How about a photo of the desk so we can see how it looks in your studio.


----------



## Brennan (Apr 9, 2008)

If anyone in the Ottawa area is looking, there's a gen1 Jerker for sale in Carleton Place for $25: http://ottawa.kijiji.ca/c-buy-and-sell-furniture-desks-IKEA-Fredrik-Desk-W0QQAdIdZ351791506

I'd buy it myself to throw in my music room, but I'm not sure I could fit it into my car. It doesn't come with any side shelves, but it's still a great deal on an awesome desk.


----------



## david henman (Feb 3, 2006)

Chito said:


> How about a photo of the desk so we can see how it looks in your studio.

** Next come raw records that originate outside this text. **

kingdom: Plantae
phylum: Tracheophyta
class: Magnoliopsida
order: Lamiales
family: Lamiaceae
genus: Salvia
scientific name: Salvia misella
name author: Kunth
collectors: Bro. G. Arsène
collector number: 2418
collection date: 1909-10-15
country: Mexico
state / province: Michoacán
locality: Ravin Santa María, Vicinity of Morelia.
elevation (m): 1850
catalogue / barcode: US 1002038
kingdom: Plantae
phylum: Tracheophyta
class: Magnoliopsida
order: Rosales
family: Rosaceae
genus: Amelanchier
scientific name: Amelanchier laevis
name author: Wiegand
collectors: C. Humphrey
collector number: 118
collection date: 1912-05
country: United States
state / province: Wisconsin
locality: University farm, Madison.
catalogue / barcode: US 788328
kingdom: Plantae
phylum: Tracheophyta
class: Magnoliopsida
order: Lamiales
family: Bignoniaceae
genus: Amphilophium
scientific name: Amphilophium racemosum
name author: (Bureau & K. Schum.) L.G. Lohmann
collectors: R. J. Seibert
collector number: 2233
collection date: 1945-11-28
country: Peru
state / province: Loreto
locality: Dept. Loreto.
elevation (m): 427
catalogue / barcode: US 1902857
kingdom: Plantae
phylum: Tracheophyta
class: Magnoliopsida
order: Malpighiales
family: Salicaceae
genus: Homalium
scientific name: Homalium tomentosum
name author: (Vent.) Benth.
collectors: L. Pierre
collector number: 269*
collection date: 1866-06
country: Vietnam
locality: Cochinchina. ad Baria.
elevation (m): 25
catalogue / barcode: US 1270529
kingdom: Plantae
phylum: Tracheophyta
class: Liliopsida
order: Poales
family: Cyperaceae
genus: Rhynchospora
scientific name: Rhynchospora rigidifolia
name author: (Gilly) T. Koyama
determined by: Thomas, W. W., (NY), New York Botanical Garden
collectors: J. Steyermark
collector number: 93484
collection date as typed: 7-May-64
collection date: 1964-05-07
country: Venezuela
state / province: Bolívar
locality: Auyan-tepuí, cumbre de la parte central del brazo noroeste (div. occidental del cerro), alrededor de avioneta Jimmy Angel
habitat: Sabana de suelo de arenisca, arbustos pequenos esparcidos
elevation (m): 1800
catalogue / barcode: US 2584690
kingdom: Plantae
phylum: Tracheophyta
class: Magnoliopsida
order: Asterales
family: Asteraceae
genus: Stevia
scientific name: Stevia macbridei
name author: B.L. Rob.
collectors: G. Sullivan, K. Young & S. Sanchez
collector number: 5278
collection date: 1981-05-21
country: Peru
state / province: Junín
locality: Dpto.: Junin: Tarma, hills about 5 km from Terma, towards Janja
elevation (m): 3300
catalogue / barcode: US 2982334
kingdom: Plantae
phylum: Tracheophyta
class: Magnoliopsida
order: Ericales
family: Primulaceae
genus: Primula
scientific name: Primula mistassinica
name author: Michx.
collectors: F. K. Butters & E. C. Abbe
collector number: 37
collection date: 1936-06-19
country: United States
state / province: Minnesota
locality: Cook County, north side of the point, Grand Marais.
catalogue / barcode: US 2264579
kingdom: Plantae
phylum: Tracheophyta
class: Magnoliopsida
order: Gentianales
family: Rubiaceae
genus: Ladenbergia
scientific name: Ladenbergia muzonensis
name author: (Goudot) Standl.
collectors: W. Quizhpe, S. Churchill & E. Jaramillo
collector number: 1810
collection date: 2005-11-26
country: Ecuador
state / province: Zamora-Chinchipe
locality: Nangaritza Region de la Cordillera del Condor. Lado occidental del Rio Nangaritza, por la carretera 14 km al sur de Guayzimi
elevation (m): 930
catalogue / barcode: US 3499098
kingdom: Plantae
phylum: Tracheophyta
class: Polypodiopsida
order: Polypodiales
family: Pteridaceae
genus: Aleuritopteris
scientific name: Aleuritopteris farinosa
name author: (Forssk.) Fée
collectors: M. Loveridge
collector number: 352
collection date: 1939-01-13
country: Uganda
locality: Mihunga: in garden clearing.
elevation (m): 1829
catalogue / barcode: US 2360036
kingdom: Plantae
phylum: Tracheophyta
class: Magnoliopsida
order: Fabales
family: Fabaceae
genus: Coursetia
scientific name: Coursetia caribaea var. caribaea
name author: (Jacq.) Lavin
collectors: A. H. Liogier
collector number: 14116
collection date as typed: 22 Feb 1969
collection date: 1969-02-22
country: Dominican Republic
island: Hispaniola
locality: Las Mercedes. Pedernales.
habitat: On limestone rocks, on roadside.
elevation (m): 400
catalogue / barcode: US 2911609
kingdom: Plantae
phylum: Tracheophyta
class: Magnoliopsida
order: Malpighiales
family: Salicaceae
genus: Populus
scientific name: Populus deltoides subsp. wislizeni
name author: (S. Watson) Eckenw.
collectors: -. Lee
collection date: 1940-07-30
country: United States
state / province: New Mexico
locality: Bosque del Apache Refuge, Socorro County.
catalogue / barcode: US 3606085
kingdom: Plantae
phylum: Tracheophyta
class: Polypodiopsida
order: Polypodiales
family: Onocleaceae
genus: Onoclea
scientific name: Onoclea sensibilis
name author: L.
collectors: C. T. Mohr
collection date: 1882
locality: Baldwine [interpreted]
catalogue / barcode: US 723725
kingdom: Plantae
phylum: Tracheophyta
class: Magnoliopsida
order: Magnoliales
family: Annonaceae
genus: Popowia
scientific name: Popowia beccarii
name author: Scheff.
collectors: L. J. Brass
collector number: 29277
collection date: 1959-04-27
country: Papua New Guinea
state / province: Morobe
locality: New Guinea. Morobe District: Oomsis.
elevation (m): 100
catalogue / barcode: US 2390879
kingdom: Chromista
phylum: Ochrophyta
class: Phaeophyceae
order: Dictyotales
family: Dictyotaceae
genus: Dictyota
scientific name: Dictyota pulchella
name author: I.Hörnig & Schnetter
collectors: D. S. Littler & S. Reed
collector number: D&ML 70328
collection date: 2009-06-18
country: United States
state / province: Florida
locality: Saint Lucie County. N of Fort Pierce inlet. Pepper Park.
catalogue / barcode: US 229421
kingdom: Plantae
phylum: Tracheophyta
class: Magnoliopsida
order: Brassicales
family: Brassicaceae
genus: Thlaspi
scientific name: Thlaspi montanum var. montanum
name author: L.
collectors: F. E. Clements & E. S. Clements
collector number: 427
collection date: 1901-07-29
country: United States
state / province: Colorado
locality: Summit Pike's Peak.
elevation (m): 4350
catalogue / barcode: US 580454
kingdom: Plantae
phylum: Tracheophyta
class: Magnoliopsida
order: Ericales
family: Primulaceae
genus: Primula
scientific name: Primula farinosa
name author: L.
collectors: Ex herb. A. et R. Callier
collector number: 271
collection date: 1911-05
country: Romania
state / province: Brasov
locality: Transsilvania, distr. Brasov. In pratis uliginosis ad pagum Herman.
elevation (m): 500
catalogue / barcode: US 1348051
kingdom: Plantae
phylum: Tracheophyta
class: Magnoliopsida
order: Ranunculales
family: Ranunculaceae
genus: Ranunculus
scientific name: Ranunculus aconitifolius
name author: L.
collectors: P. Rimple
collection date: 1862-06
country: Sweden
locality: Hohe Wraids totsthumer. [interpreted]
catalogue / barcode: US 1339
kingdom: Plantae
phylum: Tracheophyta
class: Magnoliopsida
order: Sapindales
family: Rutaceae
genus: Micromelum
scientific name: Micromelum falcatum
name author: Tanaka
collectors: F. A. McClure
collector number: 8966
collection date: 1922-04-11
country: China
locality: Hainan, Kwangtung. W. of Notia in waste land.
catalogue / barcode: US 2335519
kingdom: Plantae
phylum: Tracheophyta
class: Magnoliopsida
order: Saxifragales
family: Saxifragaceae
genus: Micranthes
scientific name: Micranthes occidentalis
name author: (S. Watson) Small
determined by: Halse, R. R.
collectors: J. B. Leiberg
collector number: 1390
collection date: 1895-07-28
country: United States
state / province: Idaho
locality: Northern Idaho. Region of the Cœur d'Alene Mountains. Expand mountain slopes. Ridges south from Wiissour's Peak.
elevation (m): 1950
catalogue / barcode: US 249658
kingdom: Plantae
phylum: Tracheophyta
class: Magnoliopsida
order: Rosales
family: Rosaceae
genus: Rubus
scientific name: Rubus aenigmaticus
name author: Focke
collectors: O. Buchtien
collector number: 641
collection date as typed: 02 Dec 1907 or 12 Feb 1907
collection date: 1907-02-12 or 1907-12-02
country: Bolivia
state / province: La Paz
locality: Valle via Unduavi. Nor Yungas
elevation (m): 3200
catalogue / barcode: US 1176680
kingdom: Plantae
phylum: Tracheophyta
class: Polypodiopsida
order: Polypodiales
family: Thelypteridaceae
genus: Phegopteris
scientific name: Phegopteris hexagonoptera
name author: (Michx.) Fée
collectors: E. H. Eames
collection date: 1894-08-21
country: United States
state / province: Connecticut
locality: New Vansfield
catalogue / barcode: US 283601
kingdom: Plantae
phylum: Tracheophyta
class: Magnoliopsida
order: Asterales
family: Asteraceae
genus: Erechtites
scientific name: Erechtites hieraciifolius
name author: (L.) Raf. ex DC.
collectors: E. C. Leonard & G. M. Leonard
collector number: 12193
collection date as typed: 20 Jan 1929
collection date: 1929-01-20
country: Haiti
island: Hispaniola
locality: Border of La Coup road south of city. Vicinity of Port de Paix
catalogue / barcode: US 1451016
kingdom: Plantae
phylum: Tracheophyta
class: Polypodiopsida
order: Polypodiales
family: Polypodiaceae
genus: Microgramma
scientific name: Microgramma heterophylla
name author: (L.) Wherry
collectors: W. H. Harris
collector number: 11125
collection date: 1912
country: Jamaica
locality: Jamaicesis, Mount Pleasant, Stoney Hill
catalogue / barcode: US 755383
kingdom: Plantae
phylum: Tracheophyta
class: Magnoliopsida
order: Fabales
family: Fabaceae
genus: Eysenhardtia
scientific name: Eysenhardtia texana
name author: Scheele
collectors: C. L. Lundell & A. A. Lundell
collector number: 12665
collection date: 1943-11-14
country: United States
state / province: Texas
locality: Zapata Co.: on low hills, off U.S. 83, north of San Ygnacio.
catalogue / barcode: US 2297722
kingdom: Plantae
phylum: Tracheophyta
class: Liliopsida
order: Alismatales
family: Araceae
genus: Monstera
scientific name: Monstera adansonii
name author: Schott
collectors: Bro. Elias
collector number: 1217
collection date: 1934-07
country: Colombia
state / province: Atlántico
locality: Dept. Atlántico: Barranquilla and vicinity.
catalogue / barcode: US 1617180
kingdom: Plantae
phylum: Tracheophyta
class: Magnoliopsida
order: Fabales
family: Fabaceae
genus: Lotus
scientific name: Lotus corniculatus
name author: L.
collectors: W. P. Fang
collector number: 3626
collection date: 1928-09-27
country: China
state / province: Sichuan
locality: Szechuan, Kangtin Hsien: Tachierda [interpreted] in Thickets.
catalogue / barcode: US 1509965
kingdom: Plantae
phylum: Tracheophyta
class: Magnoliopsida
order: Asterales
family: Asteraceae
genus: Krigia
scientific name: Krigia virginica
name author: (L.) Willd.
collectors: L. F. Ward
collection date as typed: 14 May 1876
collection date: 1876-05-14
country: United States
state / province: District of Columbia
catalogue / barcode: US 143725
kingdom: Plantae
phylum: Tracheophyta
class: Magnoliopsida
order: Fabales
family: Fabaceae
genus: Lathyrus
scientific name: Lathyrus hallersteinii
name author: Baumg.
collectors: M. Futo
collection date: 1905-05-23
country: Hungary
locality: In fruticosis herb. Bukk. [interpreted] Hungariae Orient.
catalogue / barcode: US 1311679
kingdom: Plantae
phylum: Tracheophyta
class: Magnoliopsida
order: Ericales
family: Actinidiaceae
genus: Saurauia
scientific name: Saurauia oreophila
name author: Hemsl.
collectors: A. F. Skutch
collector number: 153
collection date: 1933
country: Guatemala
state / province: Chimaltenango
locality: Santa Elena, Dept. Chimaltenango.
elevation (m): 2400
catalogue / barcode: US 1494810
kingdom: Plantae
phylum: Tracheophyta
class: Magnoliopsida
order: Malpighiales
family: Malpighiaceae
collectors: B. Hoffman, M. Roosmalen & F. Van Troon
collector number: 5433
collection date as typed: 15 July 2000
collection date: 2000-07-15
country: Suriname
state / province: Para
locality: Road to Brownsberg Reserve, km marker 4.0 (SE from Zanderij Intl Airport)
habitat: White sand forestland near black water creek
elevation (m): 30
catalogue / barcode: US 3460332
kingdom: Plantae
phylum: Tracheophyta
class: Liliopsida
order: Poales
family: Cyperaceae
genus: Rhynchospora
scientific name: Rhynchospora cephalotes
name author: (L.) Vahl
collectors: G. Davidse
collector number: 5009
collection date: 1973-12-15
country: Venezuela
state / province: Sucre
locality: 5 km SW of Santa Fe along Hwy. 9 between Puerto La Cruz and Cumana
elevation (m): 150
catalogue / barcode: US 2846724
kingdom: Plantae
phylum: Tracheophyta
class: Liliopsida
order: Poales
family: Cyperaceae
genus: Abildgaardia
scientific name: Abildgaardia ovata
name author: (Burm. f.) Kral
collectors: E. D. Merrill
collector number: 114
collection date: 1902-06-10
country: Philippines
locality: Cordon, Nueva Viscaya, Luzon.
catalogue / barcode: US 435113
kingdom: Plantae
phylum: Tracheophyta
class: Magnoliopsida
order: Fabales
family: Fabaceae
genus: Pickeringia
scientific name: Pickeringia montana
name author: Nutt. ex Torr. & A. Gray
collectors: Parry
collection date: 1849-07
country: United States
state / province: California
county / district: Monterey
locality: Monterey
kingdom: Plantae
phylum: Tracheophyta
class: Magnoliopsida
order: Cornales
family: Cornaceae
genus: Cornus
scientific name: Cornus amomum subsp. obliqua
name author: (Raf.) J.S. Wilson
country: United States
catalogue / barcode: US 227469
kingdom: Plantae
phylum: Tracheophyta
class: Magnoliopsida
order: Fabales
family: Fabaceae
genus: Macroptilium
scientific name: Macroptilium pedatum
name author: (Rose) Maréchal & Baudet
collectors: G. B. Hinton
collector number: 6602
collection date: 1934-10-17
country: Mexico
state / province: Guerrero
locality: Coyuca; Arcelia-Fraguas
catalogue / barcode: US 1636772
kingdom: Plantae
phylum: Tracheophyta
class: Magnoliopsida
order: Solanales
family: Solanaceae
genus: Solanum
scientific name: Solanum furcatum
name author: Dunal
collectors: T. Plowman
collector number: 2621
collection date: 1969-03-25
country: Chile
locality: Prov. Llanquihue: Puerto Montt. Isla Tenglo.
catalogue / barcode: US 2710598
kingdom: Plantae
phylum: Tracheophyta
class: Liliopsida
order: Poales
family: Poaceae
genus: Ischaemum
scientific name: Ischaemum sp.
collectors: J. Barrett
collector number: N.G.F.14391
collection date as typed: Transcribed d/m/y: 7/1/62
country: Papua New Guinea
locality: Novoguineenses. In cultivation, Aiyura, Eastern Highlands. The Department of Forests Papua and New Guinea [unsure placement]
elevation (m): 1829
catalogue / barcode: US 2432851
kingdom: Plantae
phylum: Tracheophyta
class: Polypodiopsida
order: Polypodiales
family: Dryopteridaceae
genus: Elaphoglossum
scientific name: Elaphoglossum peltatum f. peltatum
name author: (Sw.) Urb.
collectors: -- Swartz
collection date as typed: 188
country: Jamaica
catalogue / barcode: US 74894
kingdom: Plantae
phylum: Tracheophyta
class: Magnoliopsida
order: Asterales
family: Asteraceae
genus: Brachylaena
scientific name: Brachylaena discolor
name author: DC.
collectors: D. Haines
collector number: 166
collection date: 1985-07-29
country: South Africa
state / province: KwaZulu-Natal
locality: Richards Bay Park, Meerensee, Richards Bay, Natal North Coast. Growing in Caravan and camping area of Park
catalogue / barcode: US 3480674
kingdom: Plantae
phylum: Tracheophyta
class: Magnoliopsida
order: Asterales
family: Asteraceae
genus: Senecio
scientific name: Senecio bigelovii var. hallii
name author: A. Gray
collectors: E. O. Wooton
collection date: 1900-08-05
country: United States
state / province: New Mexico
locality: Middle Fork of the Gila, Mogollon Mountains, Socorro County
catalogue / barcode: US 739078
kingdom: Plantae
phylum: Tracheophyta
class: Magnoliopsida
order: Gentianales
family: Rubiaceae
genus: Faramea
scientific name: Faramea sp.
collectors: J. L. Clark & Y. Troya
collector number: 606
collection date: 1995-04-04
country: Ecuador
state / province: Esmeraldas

...i have to take photos to send to my brother, so i'll post some here.


----------



## david henman (Feb 3, 2006)

Brennan said:


> If anyone in the Ottawa area is looking, there's a gen1 Jerker for sale in Carleton Place for $25: http://ottawa.kijiji.ca/c-buy-and-sell-furniture-desks-IKEA-Fredrik-Desk-W0QQAdIdZ351791506
> I'd buy it myself to throw in my music room, but I'm not sure I could fit it into my car. It doesn't come with any side shelves, but it's still a great deal on an awesome desk.


 
...find one with side shelves, if you can. makes a big difference.

this thing, although it took me four trips from a 20th floor condo, easily fit in my nissan versa.


----------